§ WORK TO COMPLETE: Give back each entry exactly as written, apart from the pictures.

[Records excerpted from a collection]
BEGIN

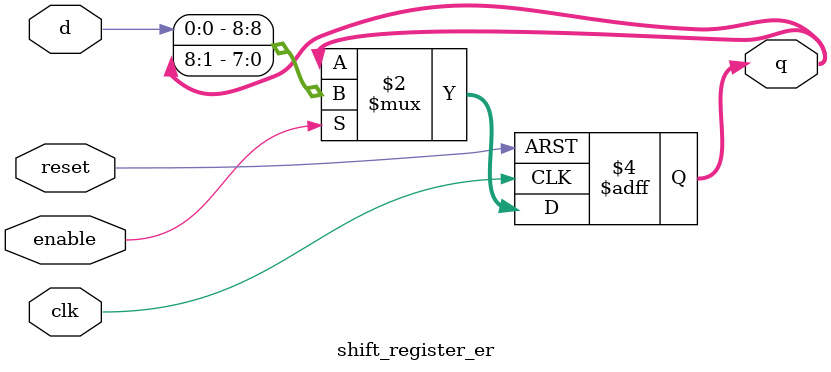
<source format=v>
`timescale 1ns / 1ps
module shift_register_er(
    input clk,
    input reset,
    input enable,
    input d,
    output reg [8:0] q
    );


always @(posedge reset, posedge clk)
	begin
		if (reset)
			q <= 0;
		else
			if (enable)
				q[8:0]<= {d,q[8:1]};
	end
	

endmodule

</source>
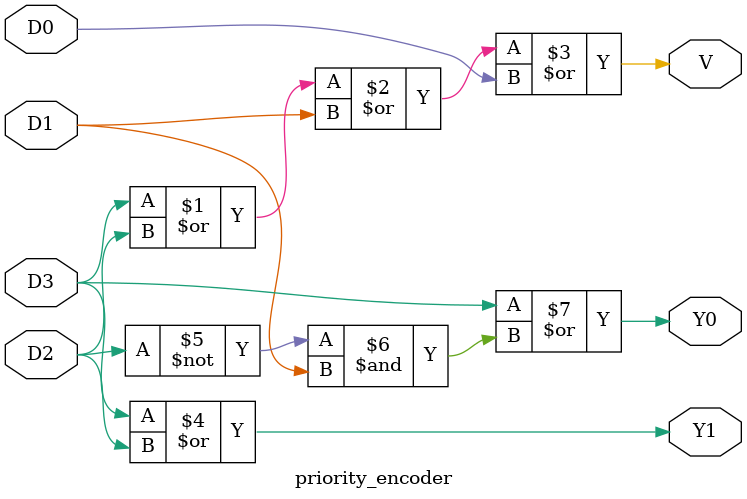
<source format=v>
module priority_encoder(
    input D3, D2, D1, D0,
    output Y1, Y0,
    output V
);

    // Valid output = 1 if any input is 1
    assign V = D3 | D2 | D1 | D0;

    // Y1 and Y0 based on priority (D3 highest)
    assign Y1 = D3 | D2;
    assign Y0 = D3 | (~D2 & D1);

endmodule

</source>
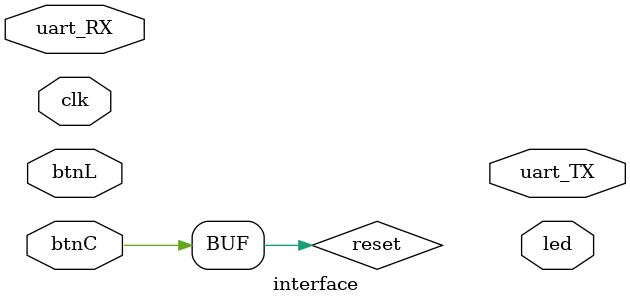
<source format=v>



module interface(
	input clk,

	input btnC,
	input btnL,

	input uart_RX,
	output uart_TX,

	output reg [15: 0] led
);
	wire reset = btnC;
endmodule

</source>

END

§ SOLUTION:
<source format=v>
`timescale 1ns / 1ps
module shift_register_er(
    input clk,
    input reset,
    input enable,
    input d,
    output reg [8:0] q
    );


always @(posedge reset, posedge clk)
	begin
		if (reset)
			q <= 0;
		else
			if (enable)
				q[8:0]<= {d,q[8:1]};
	end
	

endmodule

</source>
<source format=v>
module priority_encoder(
    input D3, D2, D1, D0,
    output Y1, Y0,
    output V
);

    // Valid output = 1 if any input is 1
    assign V = D3 | D2 | D1 | D0;

    // Y1 and Y0 based on priority (D3 highest)
    assign Y1 = D3 | D2;
    assign Y0 = D3 | (~D2 & D1);

endmodule

</source>
<source format=v>



module interface(
	input clk,

	input btnC,
	input btnL,

	input uart_RX,
	output uart_TX,

	output reg [15: 0] led
);
	wire reset = btnC;
endmodule

</source>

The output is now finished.